SOURCE =
□ □ □ □ □

International Relations and Cooperation Deputy Minister Nomaindiya Mfeketo with her counterpart, Dr Hossein Amir Abdollahian, Deputy Minister of Foreign Affairs of the Islamic Republic of Iran.   Photo: Jacoline Schoonees

 

International Relations and Cooperation Deputy Minister Nomaindiya Mfeketo with her counterpart, Dr Hossein Amir Abdollahian, Deputy Minister of Foreign Affairs of the Islamic Republic of Iran.  
Photo: Jacoline Schoonees

9 September 2014

Pretoria - South African and Iranian leaders today co-chaired the Fifth Deputy Ministerial Working Group of the two countries.

Briefing the media after a meeting which has been described as fruitful, International Relations and Cooperation Deputy Minister Nomaindiya Mfeketo and her Iranian counterpart Hossein Amir-Abdollahian agreed that there is still untapped potential for the expansion of relations.

However, international sanctions imposed on Iran have made trade increasingly difficult, Deputy Minister Mfeketo said.

“Because of the impact (of sanctions), we had problems but we are on track, especially with the agreement with the P5+1. As soon as (this is) resolved, we will continue with our imports…” she said on Tuesday.

□ □ □ □ □

[Spatial reasoning listing]
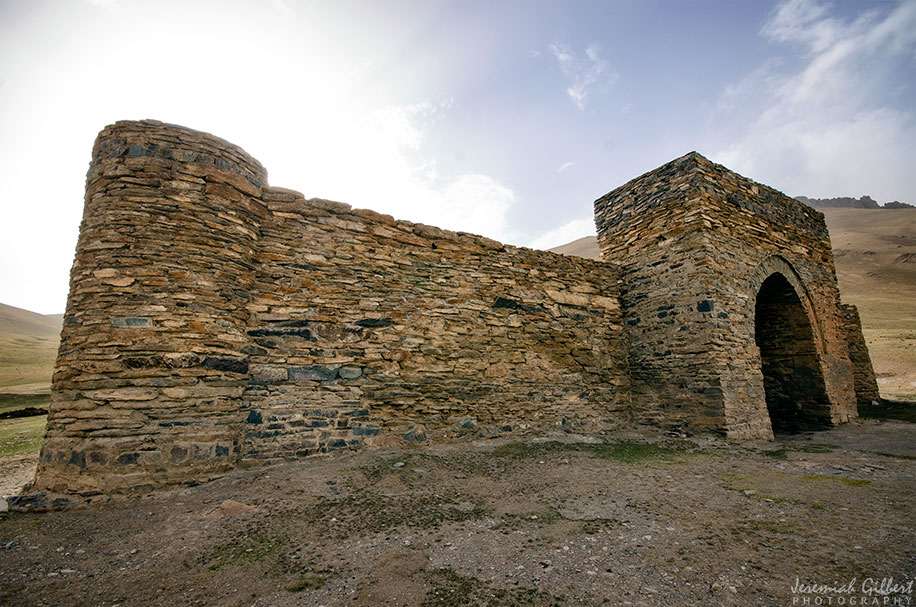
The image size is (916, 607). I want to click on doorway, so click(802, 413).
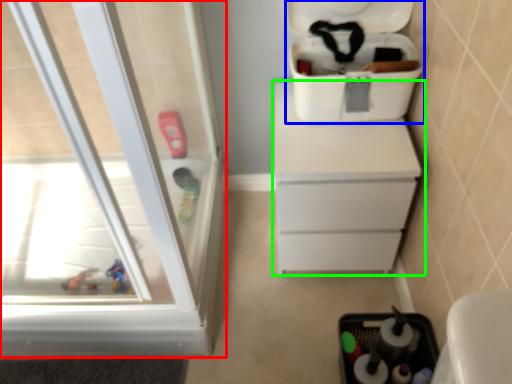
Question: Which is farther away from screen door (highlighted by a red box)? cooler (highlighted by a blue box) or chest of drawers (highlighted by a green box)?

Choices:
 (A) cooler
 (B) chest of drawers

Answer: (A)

□ □ □ □ □

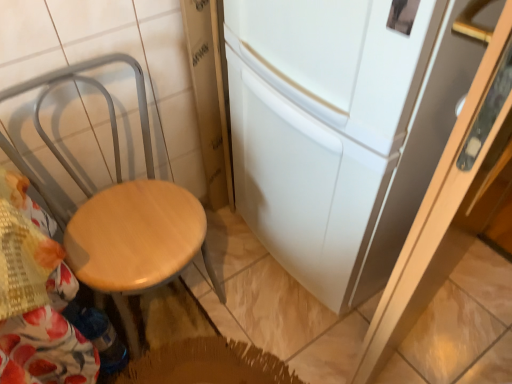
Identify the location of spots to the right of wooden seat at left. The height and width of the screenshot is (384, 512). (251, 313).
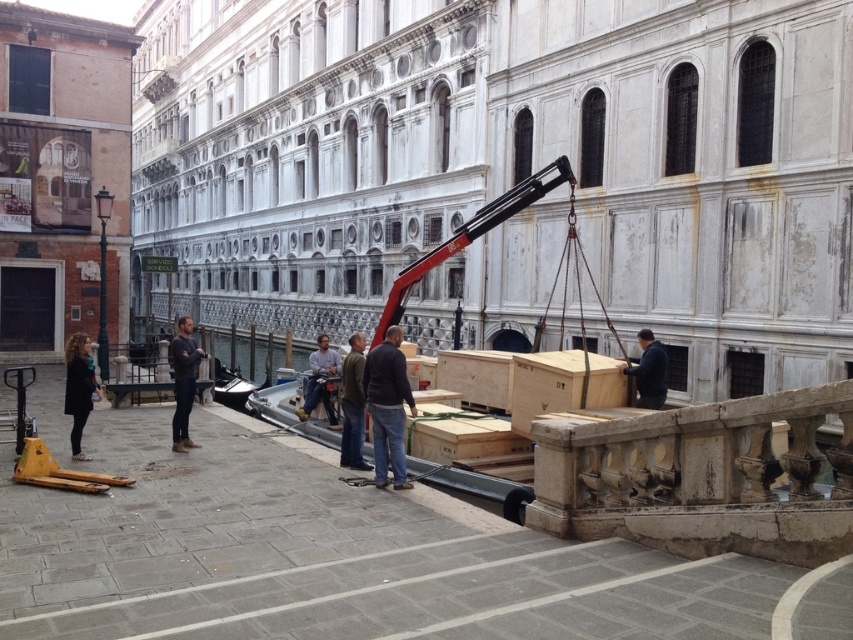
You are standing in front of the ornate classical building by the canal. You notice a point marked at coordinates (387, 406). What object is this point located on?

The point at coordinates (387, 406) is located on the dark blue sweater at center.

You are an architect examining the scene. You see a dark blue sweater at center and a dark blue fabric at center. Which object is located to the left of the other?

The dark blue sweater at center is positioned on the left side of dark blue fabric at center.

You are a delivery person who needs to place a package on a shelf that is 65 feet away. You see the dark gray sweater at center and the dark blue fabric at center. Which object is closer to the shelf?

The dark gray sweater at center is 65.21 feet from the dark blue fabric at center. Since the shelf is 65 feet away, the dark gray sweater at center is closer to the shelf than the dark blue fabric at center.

□ □ □ □ □

TO-DO LIST =
(a) Quote the news article on the South Africa–Iran meeting from "Briefing the media" to "said on Tuesday.", inclusive.
(b) According to the news article on the South Africa–Iran meeting, what did the two countries' leaders co-chair in Pretoria?
(c) Proceed with the news article on the South Africa–Iran meeting from its final sentence.
The listing is not needed for any of this work.

ANSWER LIST =
(a)
Briefing the media after a meeting which has been described as fruitful, International Relations and Cooperation Deputy Minister Nomaindiya Mfeketo and her Iranian counterpart Hossein Amir-Abdollahian agreed that there is still untapped potential for the expansion of relations.

However, international sanctions imposed on Iran have made trade increasingly difficult, Deputy Minister Mfeketo said.

“Because of the impact (of sanctions), we had problems but we are on track, especially with the agreement with the P5+1. As soon as (this is) resolved, we will continue with our imports…” she said on Tuesday.

(b) The Fifth Deputy Ministerial Working Group of the two countries.

(c)
Despite pressure from some Western countries, South Africa has maintained good relations with Iran, and has repeatedly called for the lifting of sanctions against the Islamic republic.

South Africa has been of the view that continued sanctions against oil-rich Iran boil down to collective punishment.

One of the effects of these sanctions was that South Africa had to end its oil imports from Iran in June 2012. This was despite the fact that South Africa used to receive most of its oil from Iran.

Last year, the United States renewed the exemption from sanctions on Iran after that country reached a first-step agreement with the P5+1 group (Britain, China, France, Russia, the United States and Germany). Under the agreement, Tehran agreed to curb its nuclear activities in exchange for eased sanctions by the six powers.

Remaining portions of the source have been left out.